Os primeiros temas que compuseram, “Careless Whisper” e “Club Tropicana”, não foram logo um sucesso, pelo contrário. Porém, acabariam por explodir anos mais tarde. Quatro anos é um período curto mas chegou para, entre 1982 e 1986, conseguirem arrastar multidões (no Reino Unido, na China e nos EUA) e produzirem canções que se tornaram icónicas, como “Wake Me Up Before You Go-Go” e “Last Christmas” e que têm as respetivas histórias. A primeira, por exemplo, partiu de um bilhete deixado por Andrew a Yog numa manhã como outra qualquer. “Como percebi que me tinha enganado e tinha escrito ‘Wake me up up before you go’, acrescentei outro ‘go’”, explica Ridgeley. Michael fez o resto da magia, tal como aconteceu com o segundo tema, que registou em minutos num gravador portátil. Se no videoclip os intervenientes parecerem algo alcoolizados, é porque estão.
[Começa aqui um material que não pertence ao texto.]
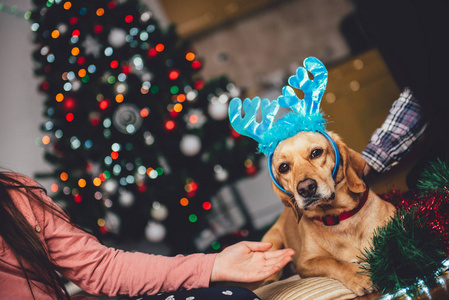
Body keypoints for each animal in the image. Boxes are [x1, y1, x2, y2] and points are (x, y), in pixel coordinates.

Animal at [260, 131, 394, 296]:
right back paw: (269, 281)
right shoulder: (305, 262)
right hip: (271, 241)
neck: (339, 217)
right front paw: (360, 277)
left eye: (316, 152)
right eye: (283, 167)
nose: (306, 188)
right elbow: (333, 262)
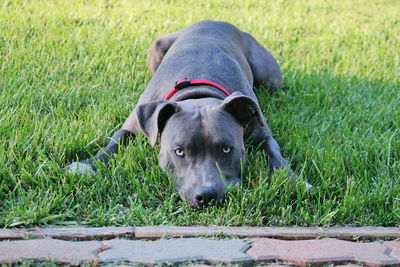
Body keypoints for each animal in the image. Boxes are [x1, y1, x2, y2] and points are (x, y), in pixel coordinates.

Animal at [68, 21, 294, 209]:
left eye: (226, 149)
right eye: (179, 151)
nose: (207, 196)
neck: (199, 92)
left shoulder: (262, 134)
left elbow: (275, 153)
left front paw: (291, 178)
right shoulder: (131, 126)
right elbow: (112, 144)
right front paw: (88, 165)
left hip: (269, 79)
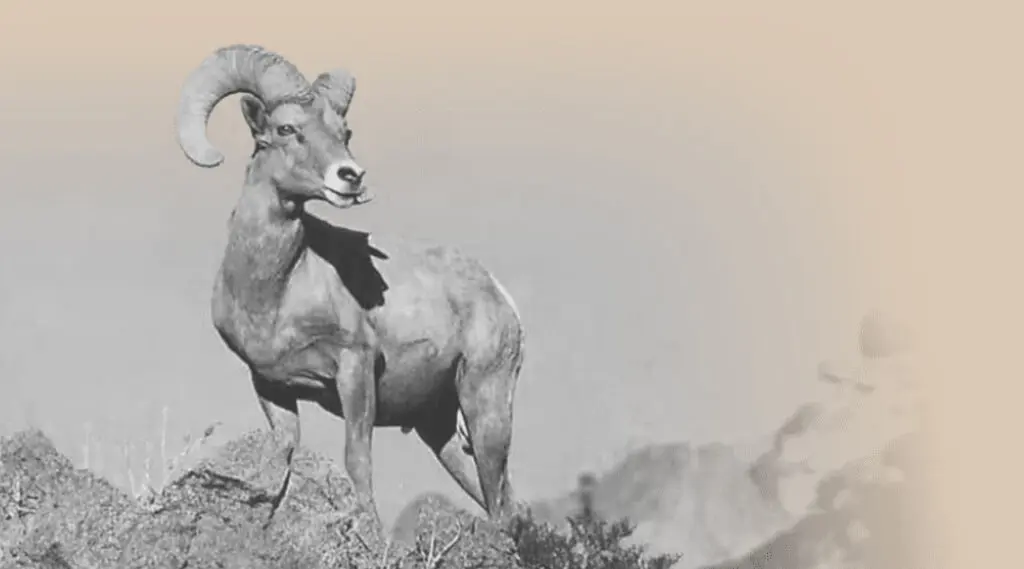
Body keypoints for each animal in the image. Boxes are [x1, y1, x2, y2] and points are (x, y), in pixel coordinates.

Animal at [174, 44, 525, 542]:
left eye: (344, 132)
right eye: (286, 129)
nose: (350, 176)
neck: (275, 292)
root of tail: (499, 295)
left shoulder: (354, 371)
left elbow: (357, 460)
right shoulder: (270, 387)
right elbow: (283, 459)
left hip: (486, 406)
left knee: (501, 504)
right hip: (441, 432)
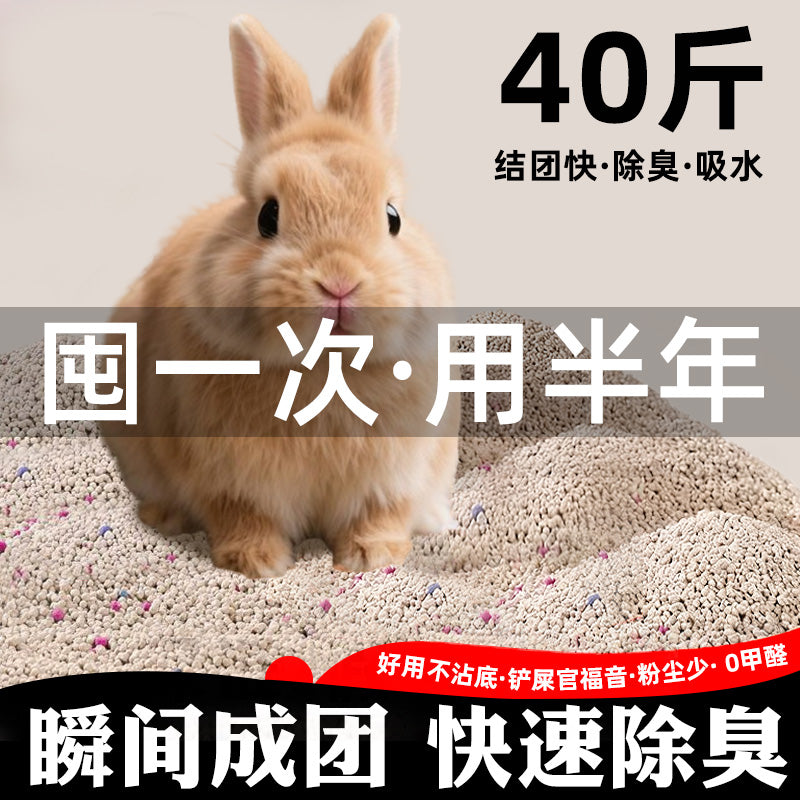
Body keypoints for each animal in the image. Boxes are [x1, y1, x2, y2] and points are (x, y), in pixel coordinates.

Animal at [99, 14, 459, 578]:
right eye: (268, 216)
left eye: (393, 217)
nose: (339, 280)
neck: (325, 371)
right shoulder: (227, 479)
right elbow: (243, 515)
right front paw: (257, 562)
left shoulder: (392, 475)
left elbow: (380, 513)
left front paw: (371, 556)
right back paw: (164, 517)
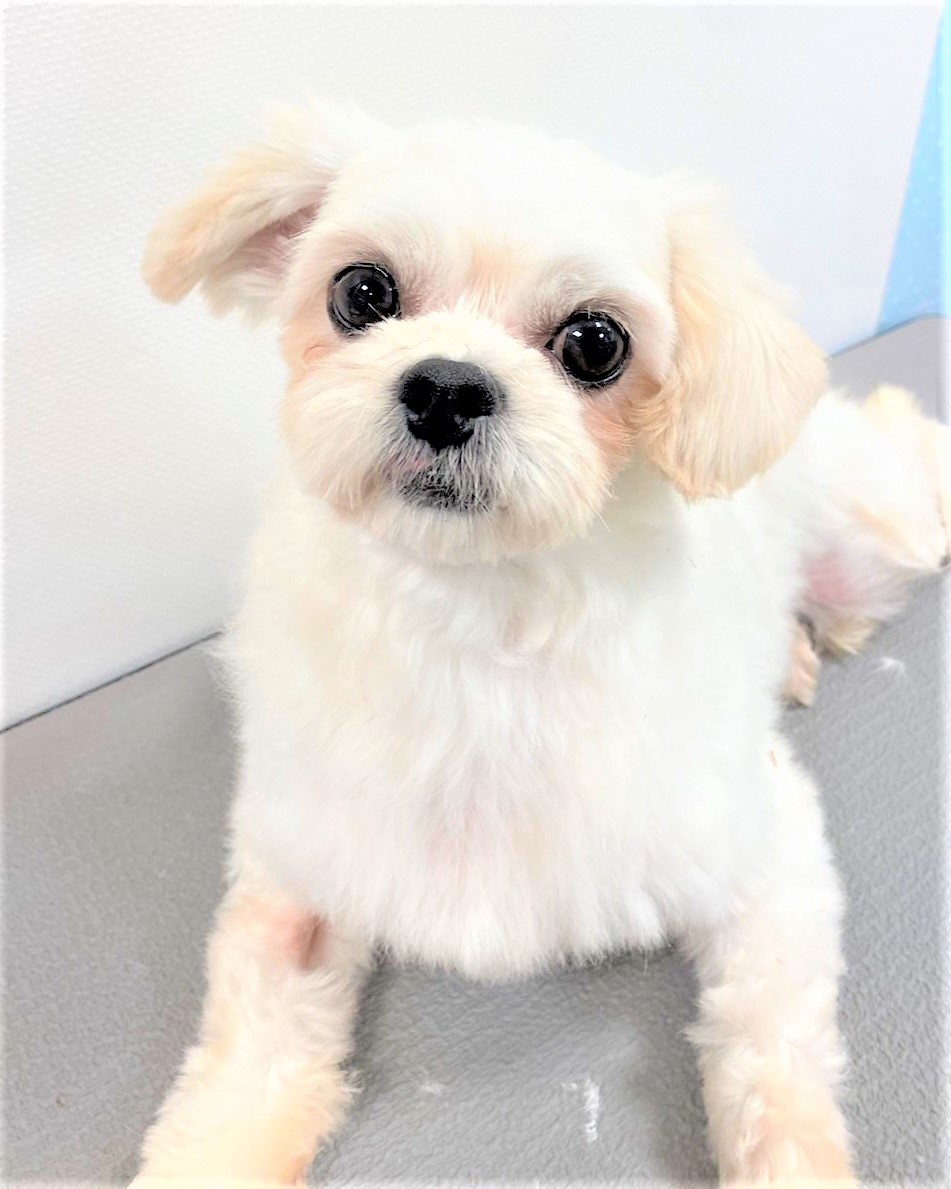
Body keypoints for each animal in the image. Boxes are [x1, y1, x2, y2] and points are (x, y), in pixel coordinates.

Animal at [134, 102, 949, 1186]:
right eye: (361, 291)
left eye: (595, 343)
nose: (445, 386)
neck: (480, 628)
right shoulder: (301, 864)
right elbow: (249, 1052)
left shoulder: (766, 853)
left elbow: (773, 1057)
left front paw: (792, 1158)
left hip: (879, 538)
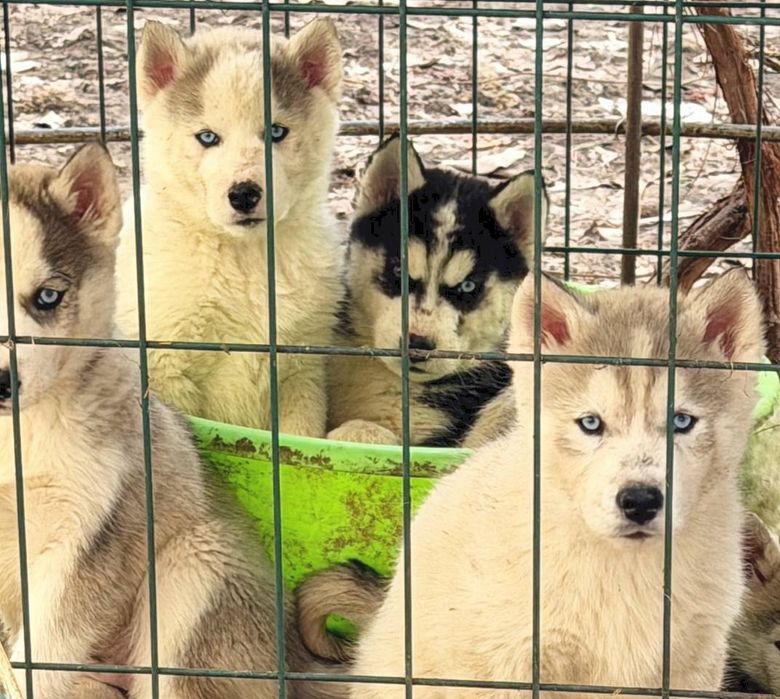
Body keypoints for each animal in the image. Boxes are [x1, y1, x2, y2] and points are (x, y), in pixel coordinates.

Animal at [0, 144, 340, 699]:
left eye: (48, 297)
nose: (0, 384)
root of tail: (293, 657)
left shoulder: (91, 536)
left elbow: (43, 658)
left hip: (192, 571)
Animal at [114, 19, 345, 436]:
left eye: (277, 132)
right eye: (207, 137)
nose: (244, 194)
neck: (244, 259)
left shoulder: (303, 371)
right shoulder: (166, 364)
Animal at [348, 271, 764, 699]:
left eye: (682, 421)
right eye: (591, 423)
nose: (640, 501)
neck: (623, 569)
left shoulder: (693, 664)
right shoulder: (515, 665)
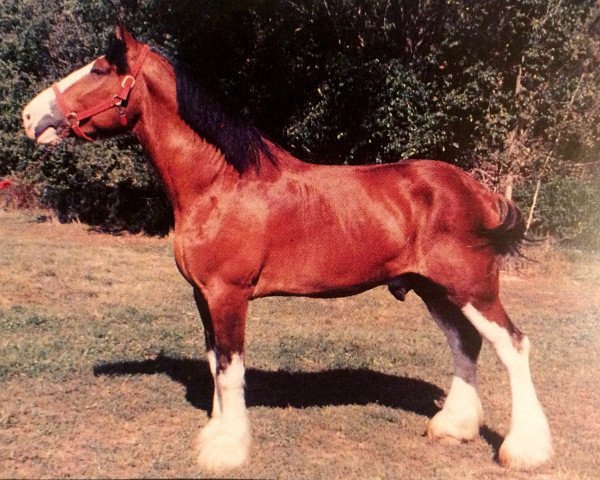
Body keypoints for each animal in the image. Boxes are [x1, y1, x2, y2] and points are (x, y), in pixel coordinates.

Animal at [22, 25, 552, 472]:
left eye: (99, 69)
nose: (29, 116)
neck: (220, 183)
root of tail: (479, 191)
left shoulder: (228, 295)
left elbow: (230, 371)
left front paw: (227, 451)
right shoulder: (203, 297)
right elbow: (216, 364)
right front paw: (215, 436)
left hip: (472, 288)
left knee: (513, 346)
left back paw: (524, 450)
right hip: (434, 290)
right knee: (465, 344)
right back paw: (453, 428)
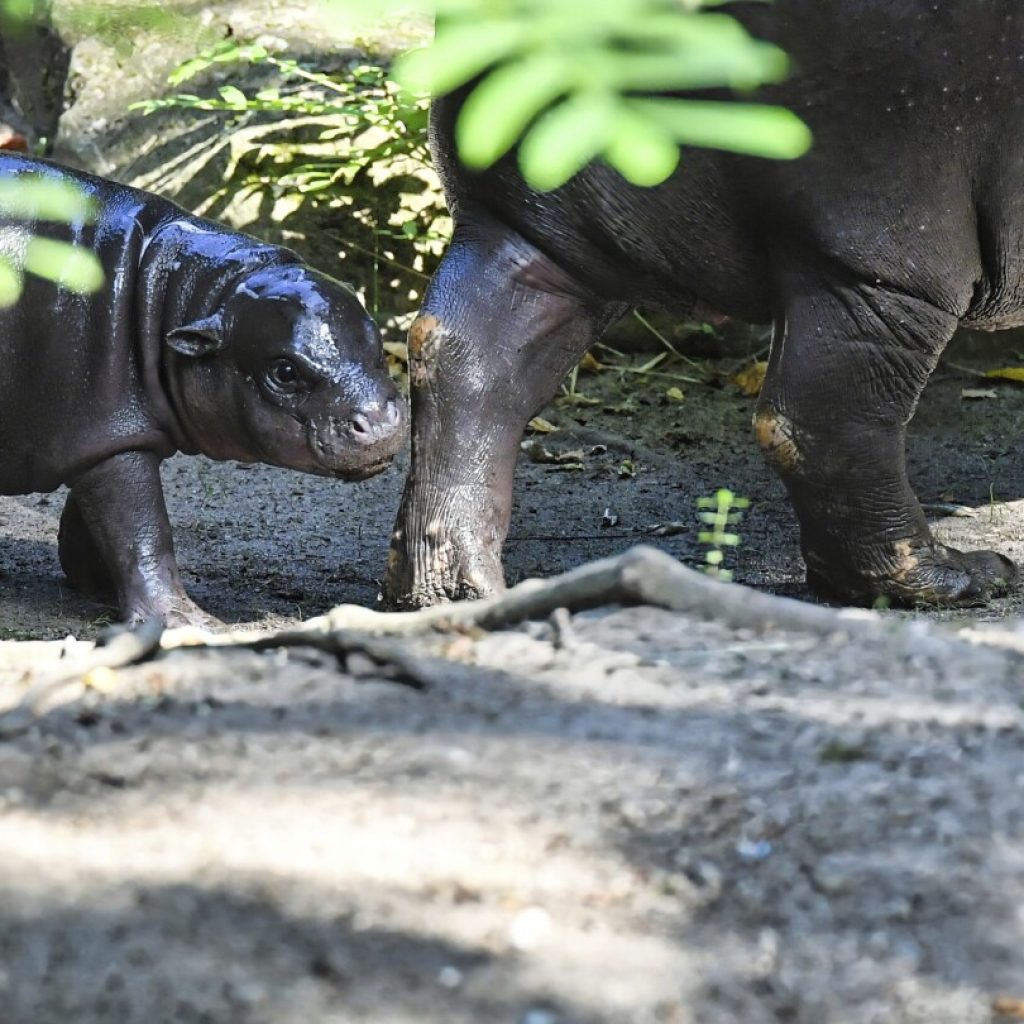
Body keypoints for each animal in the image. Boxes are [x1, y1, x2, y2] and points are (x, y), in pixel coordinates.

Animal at [1, 155, 407, 626]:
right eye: (284, 372)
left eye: (378, 341)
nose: (379, 420)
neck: (174, 297)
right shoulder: (108, 437)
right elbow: (142, 532)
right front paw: (189, 622)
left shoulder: (110, 438)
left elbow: (98, 524)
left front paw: (98, 590)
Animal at [387, 0, 1024, 606]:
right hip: (887, 246)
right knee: (822, 416)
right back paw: (959, 577)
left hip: (533, 230)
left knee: (466, 358)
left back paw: (449, 590)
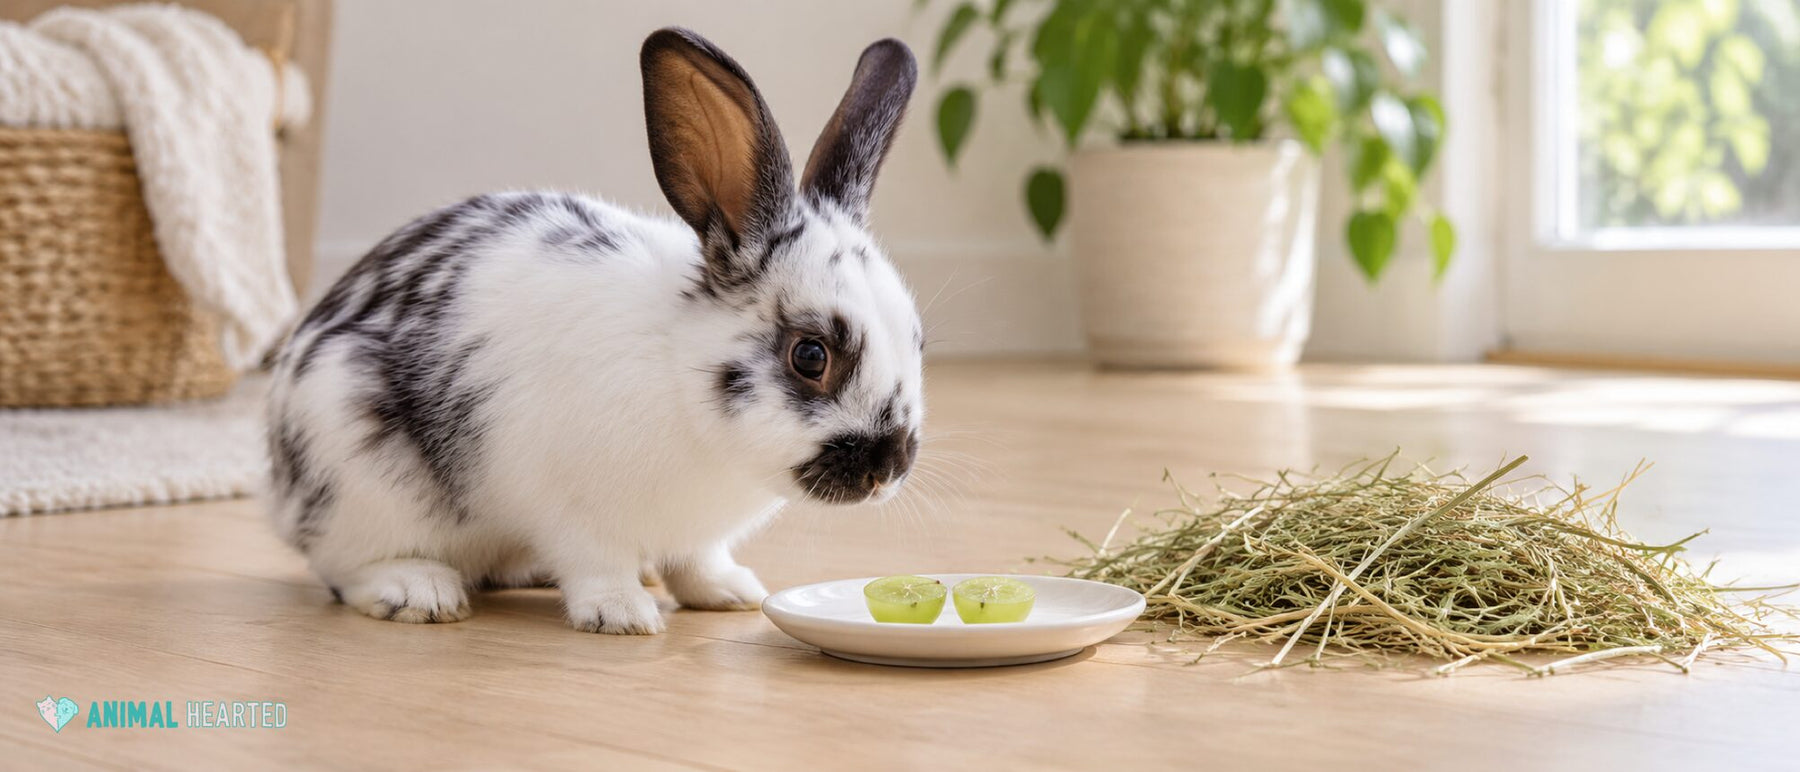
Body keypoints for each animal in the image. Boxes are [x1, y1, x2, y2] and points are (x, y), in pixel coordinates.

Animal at [266, 28, 923, 634]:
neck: (678, 376)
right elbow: (596, 563)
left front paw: (729, 592)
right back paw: (418, 591)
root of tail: (280, 488)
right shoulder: (573, 512)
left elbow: (697, 563)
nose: (887, 468)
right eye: (811, 356)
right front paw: (622, 615)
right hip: (354, 469)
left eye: (917, 338)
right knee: (342, 566)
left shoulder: (695, 536)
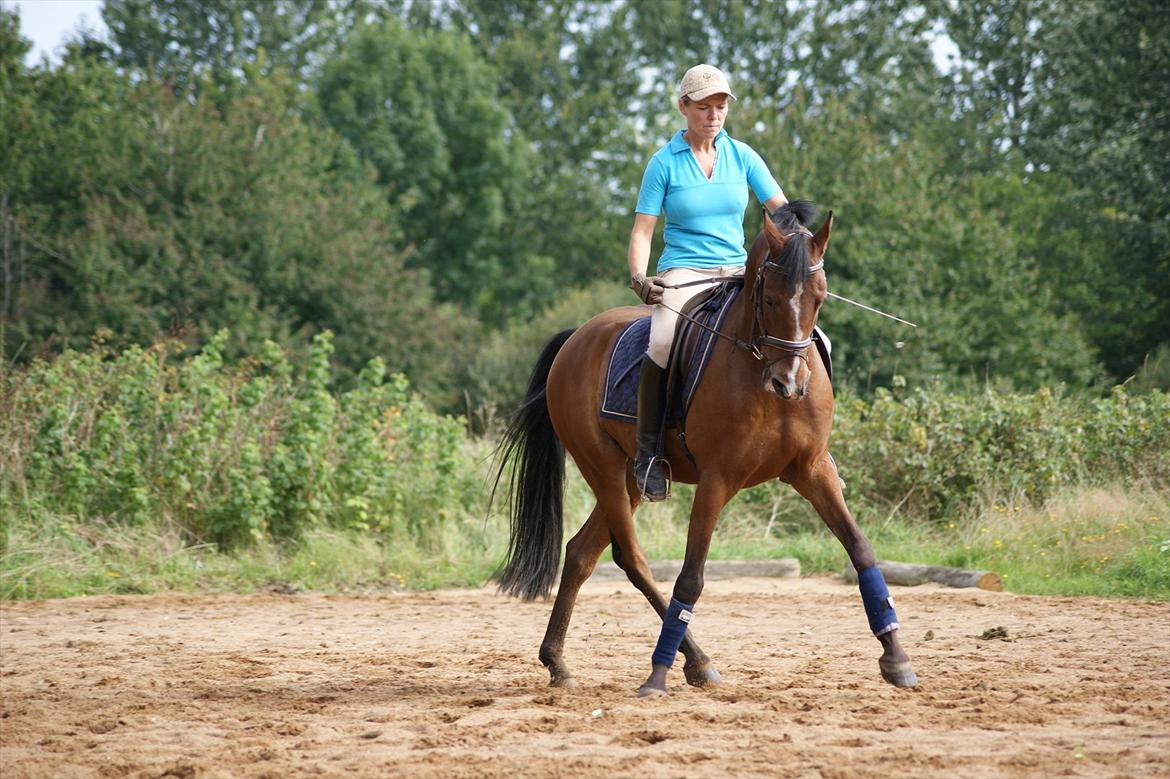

A narração do documentário é um pingue-pongue entre George Michael e Andrew Ridgeley, como se ambos estivessem a conversar. Flui com naturalidade mesmo que saibamos que não estão efetivamente a dialogar. Os Wham! eram eles, mas não eram só eles. Ainda que com um papel muito secundário, de bailarinas e vozes de coro, Shirlie Holliman, Dee C Lee e Helen “Pepsi” DeMacque fizeram parte dos Wham!. A primeira era, inclusive, muito próxima dos dois amigos. Se o documentário da Netflix é sobre o grupo, porque é que elas não foram entrevistadas? Quem são, de onde vieram, o que lhes aconteceu? Podiam ter tanto a acrescentar sobre o percurso, os bastidores, as conquistas e as dificuldades deste turbilhão frenético vivido aos 20 e poucos anos.
George Michael já era um nome por si só ainda antes do fim dos Wham!, mas era também um sex symbol cobiçado por mulheres, uma personagem que foi deixando andar e alimentando, embora soubesse há muito que era homossexual. Nada disso o deixava dormir descansado, mas este tema, como todos os outros, é deixado à superfície, como se fosse apenas um fait-divers. A ideia do projeto é boa, mas rudimentar. E, se eu, que dos Wham! só conhecia os êxitos mas não a história, fiquei com esta ideia, imagino os verdadeiros fãs.
A banda separou-se em 1986 e é aí que o filme acaba, partindo do pressuposto que sabemos o que aconteceu depois ou se calhar que não nos interessa saber. A única referência à morte de George Michael é “em memória de” com a data de nascimento e de morte. E Andrew Ridgeley? Qual foi o seu percurso pós-Wham!? O documentário não diz. E olhem que a resposta até está na Wikipedia.